• **SUPPLIED RECORDS**:
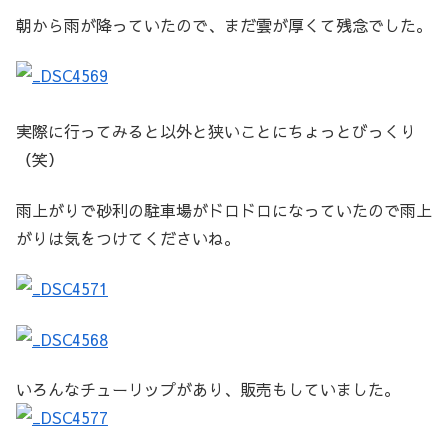
朝から雨が降っていたので、まだ雲が厚くて残念でした。
実際に行ってみると以外と狭いことにちょっとびっくり
（笑）
雨上がりで砂利の駐車場がドロドロになっていたので雨上
がりは気をつけてくださいね。
いろんなチューリップがあり、販売もしていました。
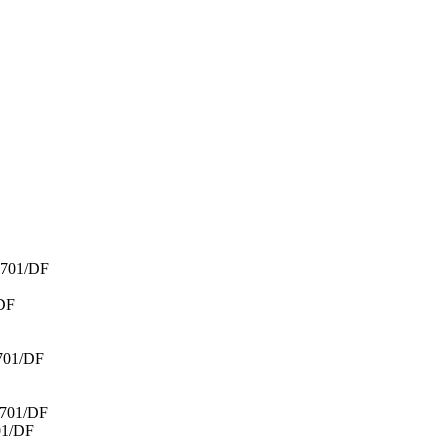
701/DF
DF
701/DF
701/DF
1/DF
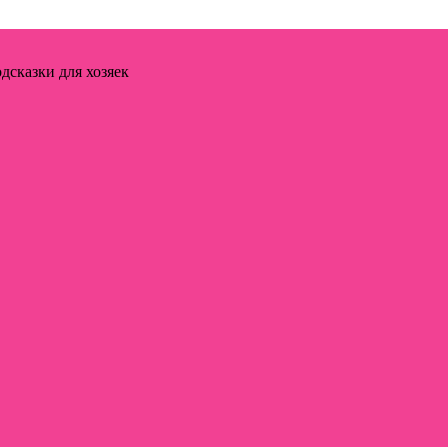
дсказки для хозяек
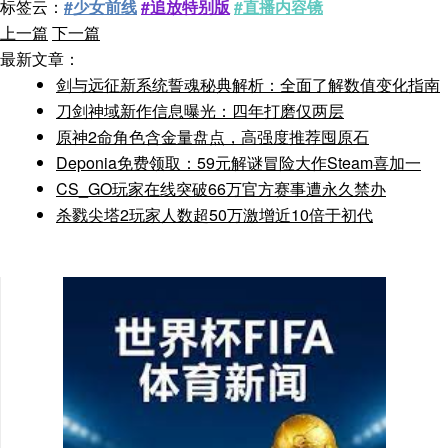
标签云：
#少女前线
#追放特别版
#直播内容镜
上一篇
下一篇
最新文章：
剑与远征新系统誓魂秘典解析：全面了解数值变化指南
刀剑神域新作信息曝光：四年打磨仅两层
原神2命角色含金量盘点，高强度推荐囤原石
Deponia免费领取：59元解谜冒险大作Steam喜加一
CS_GO玩家在线突破66万官方赛事遭永久禁办
杀戮尖塔2玩家人数超50万激增近10倍于初代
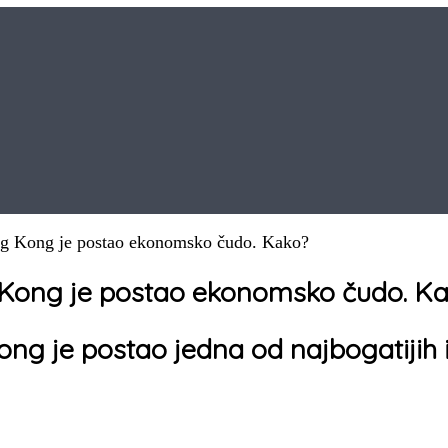
ong Kong je postao ekonomsko čudo. Kako?
g Kong je postao ekonomsko čudo. K
g je postao jedna od najbogatijih i n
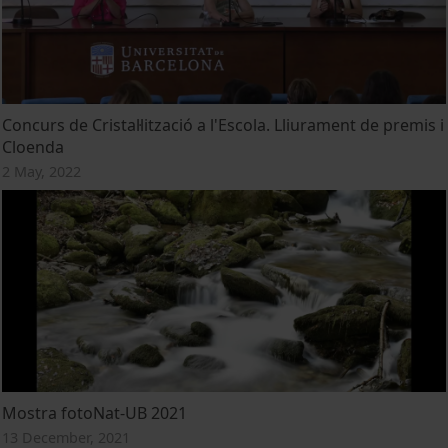
Concurs de Cristal·lització a l'Escola. Lliurament de premis i
Cloenda
2 May, 2022
Mostra fotoNat-UB 2021
13 December, 2021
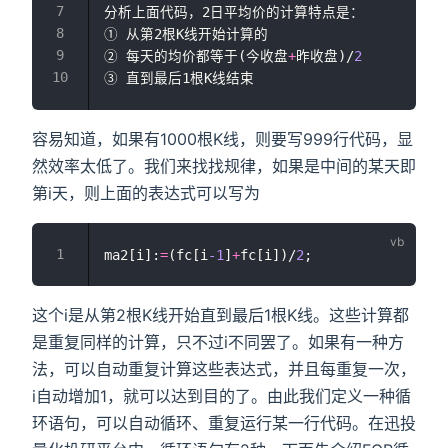
分析上面代码，2日平均价的计算特点是：
① 从第2根K线开始计算的
② 每天的均价都等于(今收盘
+
昨收盘)/
2
③ 直到最后1根K线结束
容易知道，如果有1000根K线，则要写999行代码，显
然效率太低了。我们来找找规律，如果是中间的某天即
第i天，则上面的表达式可以写为
ma2[i]:
=
(fc[i
-1
]
+
fc[i])/
2
;
这个i是从第2根K线开始直到最后1根K线。这些计算都
是重复同样的计算，只不过i不同罢了。如果有一种方
法，可以自动重复计算这些表达式，并且每重复一次，
i自动增加1，就可以达到目的了。由此我们定义一种循
环语句，可以自动循环、重复运行某一行代码。在迅投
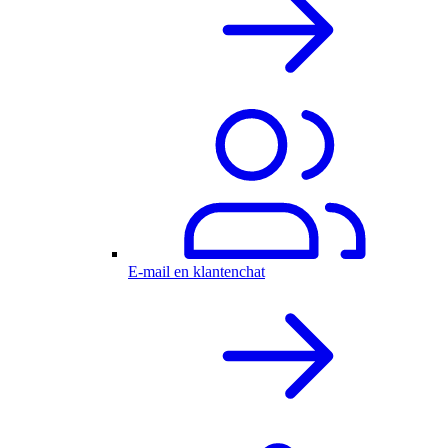
E-mail en klantenchat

• **DESCRIPTION OF THE TASK**: The data must be repeated exactly. Any pictures in it are to be left out.

• **RESULT OF THIS EXERCISE**:
朝から雨が降っていたので、まだ雲が厚くて残念でした。
実際に行ってみると以外と狭いことにちょっとびっくり
（笑）
雨上がりで砂利の駐車場がドロドロになっていたので雨上
がりは気をつけてくださいね。
いろんなチューリップがあり、販売もしていました。
701/DF
DF
701/DF
701/DF
1/DF
дсказки для хозяек
标签云：
#少女前线
#追放特别版
#直播内容镜
上一篇
下一篇
最新文章：
剑与远征新系统誓魂秘典解析：全面了解数值变化指南
刀剑神域新作信息曝光：四年打磨仅两层
原神2命角色含金量盘点，高强度推荐囤原石
Deponia免费领取：59元解谜冒险大作Steam喜加一
CS_GO玩家在线突破66万官方赛事遭永久禁办
杀戮尖塔2玩家人数超50万激增近10倍于初代
ong Kong je postao ekonomsko čudo. Kako?
g Kong je postao ekonomsko čudo. K
g je postao jedna od najbogatijih i n
Concurs de Cristal·lització a l'Escola. Lliurament de premis i
Cloenda
2 May, 2022
Mostra fotoNat-UB 2021
13 December, 2021
分析上面代码，2日平均价的计算特点是：
① 从第2根K线开始计算的
② 每天的均价都等于(今收盘
+
昨收盘)/
2
③ 直到最后1根K线结束
容易知道，如果有1000根K线，则要写999行代码，显
然效率太低了。我们来找找规律，如果是中间的某天即
第i天，则上面的表达式可以写为
ma2[i]:
=
(fc[i
-1
]
+
fc[i])/
2
;
这个i是从第2根K线开始直到最后1根K线。这些计算都
是重复同样的计算，只不过i不同罢了。如果有一种方
法，可以自动重复计算这些表达式，并且每重复一次，
i自动增加1，就可以达到目的了。由此我们定义一种循
环语句，可以自动循环、重复运行某一行代码。在迅投
E-mail en klantenchat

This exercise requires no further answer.